Jasmine, a sex worker and advocate who lives in a different building in the Downtown Eastside, has been speaking with several displaced Sereenas tenants. She’s concerned that the lack of temporary housing is putting women like Trina at higher risk at a time when there are increased concerns about violence against women in the neighbourhood.
The Tyee is using pseudonyms to refer to Trina and Jasmine for safety reasons.
Atira Women’s Resource Society said in a statement that staff can access fire-damaged rooms to get items that tenants need. But Jasmine said many of the women she’s spoken to haven’t yet recovered their belongings.
Jasmine said she can’t understand why the women’s resource society or advocacy organizations didn’t put out a call for donations, similar to the appeal that was made when the Winters Hotel burned down in April. That fire displaced 143 tenants from both the Winters and the Gastown Hotel next door.
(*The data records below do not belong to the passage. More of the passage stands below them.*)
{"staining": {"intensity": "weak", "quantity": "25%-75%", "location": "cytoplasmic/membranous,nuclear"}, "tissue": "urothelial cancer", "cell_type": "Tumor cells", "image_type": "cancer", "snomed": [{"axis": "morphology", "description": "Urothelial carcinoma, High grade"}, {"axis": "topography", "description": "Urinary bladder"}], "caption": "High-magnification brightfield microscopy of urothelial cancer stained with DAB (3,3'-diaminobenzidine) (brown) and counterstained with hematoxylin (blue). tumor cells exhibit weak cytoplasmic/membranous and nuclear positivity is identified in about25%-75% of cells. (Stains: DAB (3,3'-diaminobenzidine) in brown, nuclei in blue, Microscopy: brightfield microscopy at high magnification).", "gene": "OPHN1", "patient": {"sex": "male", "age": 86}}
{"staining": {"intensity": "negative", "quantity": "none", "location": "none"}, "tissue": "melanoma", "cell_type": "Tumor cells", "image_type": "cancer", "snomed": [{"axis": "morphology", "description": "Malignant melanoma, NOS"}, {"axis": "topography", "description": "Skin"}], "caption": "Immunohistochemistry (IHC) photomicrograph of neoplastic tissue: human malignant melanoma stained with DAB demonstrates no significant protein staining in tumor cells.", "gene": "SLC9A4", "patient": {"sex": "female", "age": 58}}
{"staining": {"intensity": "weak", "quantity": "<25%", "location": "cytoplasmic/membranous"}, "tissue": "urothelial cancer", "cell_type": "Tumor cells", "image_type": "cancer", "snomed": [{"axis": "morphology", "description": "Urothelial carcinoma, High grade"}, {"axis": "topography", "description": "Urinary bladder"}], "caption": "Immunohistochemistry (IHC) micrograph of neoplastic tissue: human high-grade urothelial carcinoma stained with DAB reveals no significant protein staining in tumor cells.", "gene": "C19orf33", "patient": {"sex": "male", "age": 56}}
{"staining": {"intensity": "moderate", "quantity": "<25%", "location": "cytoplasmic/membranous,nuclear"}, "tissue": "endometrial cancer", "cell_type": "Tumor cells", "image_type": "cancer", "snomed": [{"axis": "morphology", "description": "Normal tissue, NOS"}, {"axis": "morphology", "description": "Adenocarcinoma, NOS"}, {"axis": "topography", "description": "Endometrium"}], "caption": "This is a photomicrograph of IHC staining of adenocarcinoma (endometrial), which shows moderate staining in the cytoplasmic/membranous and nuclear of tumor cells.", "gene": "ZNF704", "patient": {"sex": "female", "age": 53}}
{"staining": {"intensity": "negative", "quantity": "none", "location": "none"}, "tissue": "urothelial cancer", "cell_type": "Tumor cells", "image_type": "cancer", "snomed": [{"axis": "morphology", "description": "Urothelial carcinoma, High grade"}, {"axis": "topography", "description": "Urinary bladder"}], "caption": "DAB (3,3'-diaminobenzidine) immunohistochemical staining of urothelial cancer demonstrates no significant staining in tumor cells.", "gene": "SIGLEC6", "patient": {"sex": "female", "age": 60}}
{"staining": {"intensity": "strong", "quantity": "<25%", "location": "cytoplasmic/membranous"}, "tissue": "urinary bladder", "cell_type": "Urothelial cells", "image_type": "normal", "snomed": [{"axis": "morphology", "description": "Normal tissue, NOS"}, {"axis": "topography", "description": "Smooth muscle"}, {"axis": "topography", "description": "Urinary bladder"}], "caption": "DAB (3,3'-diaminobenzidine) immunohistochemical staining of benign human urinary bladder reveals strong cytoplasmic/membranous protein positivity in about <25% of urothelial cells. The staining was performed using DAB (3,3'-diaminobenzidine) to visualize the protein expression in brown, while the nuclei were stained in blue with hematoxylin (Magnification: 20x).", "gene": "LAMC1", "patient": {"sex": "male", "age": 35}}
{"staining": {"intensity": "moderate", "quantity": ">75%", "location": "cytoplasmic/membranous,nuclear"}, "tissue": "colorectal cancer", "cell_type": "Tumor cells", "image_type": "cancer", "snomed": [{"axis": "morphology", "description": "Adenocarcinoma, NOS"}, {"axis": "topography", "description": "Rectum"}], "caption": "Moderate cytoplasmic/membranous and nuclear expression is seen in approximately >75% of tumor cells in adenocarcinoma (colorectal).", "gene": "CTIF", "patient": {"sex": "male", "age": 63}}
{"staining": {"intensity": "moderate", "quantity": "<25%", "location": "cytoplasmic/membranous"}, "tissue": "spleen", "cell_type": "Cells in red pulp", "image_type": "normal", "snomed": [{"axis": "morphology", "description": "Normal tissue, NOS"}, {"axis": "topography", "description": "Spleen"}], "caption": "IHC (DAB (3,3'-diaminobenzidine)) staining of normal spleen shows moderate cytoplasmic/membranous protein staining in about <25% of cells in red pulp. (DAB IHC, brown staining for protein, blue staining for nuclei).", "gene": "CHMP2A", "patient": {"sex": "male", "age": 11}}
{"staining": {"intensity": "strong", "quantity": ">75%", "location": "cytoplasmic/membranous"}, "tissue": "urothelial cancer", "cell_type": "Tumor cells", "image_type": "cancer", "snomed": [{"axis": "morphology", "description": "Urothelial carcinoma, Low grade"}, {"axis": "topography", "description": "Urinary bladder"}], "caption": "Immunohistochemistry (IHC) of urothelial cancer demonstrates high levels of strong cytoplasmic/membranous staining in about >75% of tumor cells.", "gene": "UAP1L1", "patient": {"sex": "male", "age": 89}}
“They need stuff like clothes, makeup, toiletries,” Jasmine said. “Sereenas houses some of the community’s most vulnerable street-based sex workers.”
Atira Women’s Resource Society staff have written a letter to help tenants apply for a crisis grant from the Ministry of Social Development and Poverty Reduction. Trina said that so far she’s only been able to access a $40 food grant.
The situation isn’t unique to Sereenas Housing for Women. The day after a fire at the privately owned Keefer Rooms at 222 Keefer St. on Sept. 9, Trey Helten posted a photo of a sign on the door of the building that said, “To all tenants: please go to UGM [a homeless shelter] for a bed and food. Due to the fire, the building is uninhabitable.”
“What I didn’t show — 20 residents sitting outside with nowhere to go,” wrote Helten, who works in the Downtown Eastside as the manager of the Overdose Prevention Society.
After the deadly fire at the Winters Hotel on April 11, one tenant chose to stay at a homeless encampment at CRAB Park rather than go to one of the emergency shelters that had been set up.
York said it’s common to see a few people show up at the park after being displaced because of a fire, although they usually don’t stay long.
But she questioned whether tenants of other types of housing, such as market rental or social housing, would be housed at a shelter. In other situations — such as a 2017 fire at a social housing building in East Vancouver — displaced tenants have been put up in hotel rooms.
After the SRO fires, housing providers have scrambled to set up emergency shelters, using spaces like the Japanese Hall and the common room at Woodward’s, a supportive housing building run by PHS Community Services Society.
But not everyone feels comfortable sleeping on a cot with other people all around them, York said. Many people have had bad experiences staying at homeless shelters in the past, like having their belongings stolen or conflicts with staff or other residents.
“They’ve experienced this shock and this trauma of coming out of a house fire, to go from there to a mat on the floor or somewhere they don’t feel comfortable or safe — it’s just retraumatizing,” York said.
BC Housing says relocation to hotel rooms for people displaced by emergencies is decided on a case-by case basis by the local emergency management agency.
The housing agency said that since late July, it’s opened 75 more spaces for people experiencing homelessness in the Downtown Eastside. Those spaces have been either recently renovated SRO rooms, or new shelter spots.
In Vancouver, city staff deliver emergency management services. In response to questions The Tyee sent, city communications staff said the city has supplier agreements with some hotels to use for emergencies, “but it does not give us priority over rooms and we can only access those hotels if they have vacancies.”
The city’s response went on to say that when people are displaced because of a fire, staff take into account how many people need shelter and the services people may need to access, like safe consumption sites.